A voice answered. Harsh. Unforgiving. Heavy enough to crush me where I sat.

"Shut your mouth."

I froze instantly. It wasn't just the words—it was the authority in them. The kind of voice that didn't need to shout because it knew it would be obeyed.

Time passed slowly, dragging me through its cruelty. Seconds became minutes, minutes stretched into hours, and hours blurred into what I could only guess were two days. My body ached. My lips cracked with thirst. I hadn't eaten, hadn't washed, hadn't seen light. The only thing that kept me conscious was the splash of cold water they threw onto my face whenever I grew too weak. Thank God I had eaten before going to the library; if I hadn't, I might already be dead.

Two days in darkness, and I had begun to know them—not by sight, but by their voices.

There were four.

Caleb. It was the voice that silenced me that first day. He spoke with a slow anger, steady and deliberate, the kind that promised pain. I guessed he was the one in charge here, the leader among them.

Godwin. Always shouting, always snarling at me as though I were the root of his problems. Every time he opened his mouth, the air reeked of bitterness.

Clinton. His presence was marked by the stench of smoke. He puffed clouds into the air and sometimes forced me to inhale them, making me cough and choke until my head spun.

And Kelvin. The only one with a trace of kindness in him. He was the one who splashed water on my face gently, not harshly, the one who whispered under his breath when the others mocked me. He wasn't allowed to give me food, but I sensed he wanted to.

In the darkness, their voices became my world. I could almost map their movements, sense who stood closest, and feel the weight of their gazes even without sight.

Then it came.

A voice, heavier than usual, breaking the monotony of whispers and shuffling footsteps. Caleb's voice.

"The boss has arrived. His car's parked downstairs. He'll be here any moment. Hurry up—clean this place before he comes."

My heart lurched. Caleb wasn't the boss.

That meant someone else. Someone more dangerous. Someone above them all.

I heard chaos in the room—men moving hurriedly, dragging chairs, muttering curses, the sound of boots against concrete. Then silence, thick and suffocating, as another presence filled the space.

"Welcome, boss."

The greeting sent shivers down my spine.

Panic broke inside me like shattered glass. My voice spilled out in desperate pleas, tripping over itself: "Sir, please—I'm innocent! I didn't hear anything, I didn't see anything! I'm just a student, a poor student, I'm almost done with university—I beg you, I won't say a word. Please don't hurt me!"

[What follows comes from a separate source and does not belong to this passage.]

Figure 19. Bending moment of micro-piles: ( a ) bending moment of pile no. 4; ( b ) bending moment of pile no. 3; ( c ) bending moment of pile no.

The air shifted. I couldn't see him, but I felt him. A weight. A shadow larger than the others, stepping closer, closer still. My skin prickled, my breath caught in my chest. His presence was a storm pressing down on me, suffocating yet magnetic.

Then I felt it.

A hand. Large. Calloused. It brushed against my leg, trailing upward, lifting the edge of my gown slowly, deliberately, as though testing my reaction. Higher and higher, until it reached my thighs. I bit back a sob, my body trembling violently against the ropes.

But just as suddenly, he stopped.

"Untie her."

The command was sharp, final.

My wrists were freed. The ropes fell away, leaving angry red marks etched into my skin. The scarf slipped from my eyes, and light—dim, harsh, dizzying—burned into my vision.

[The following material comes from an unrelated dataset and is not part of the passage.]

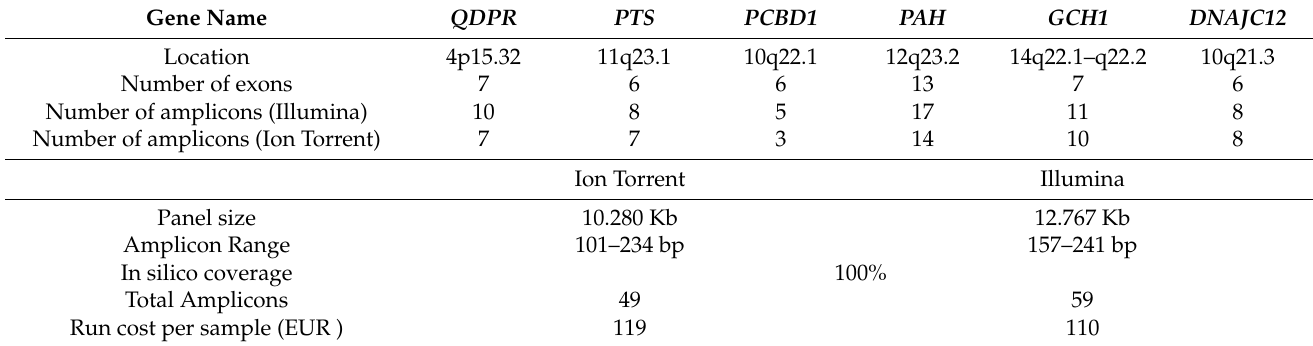
Table 3. NGS-targeted custom panels designed with AmpliSeqTM Designer Tool for Ion Torrent platform, and DesignStudio Sequencing Assay Designer for Illumina platform to analyze HPA related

For the first time in days, I could see.

Four men hovered around me, their faces stark in the gloom. Caleb. Godwin. Clinton. Kelvin. And beyond them, taller, broader, cloaked in shadows, stood him—the boss. His face still hidden, his presence overwhelming.

I blinked rapidly, my eyes struggling to adjust, my body weak from hunger and fear. My mind spun with questions, but one thought screamed louder than the rest:

Why had he untied me?

Did he want me to see their faces before he killed me?

Or had I just stepped into a far more dangerous fate than death itself?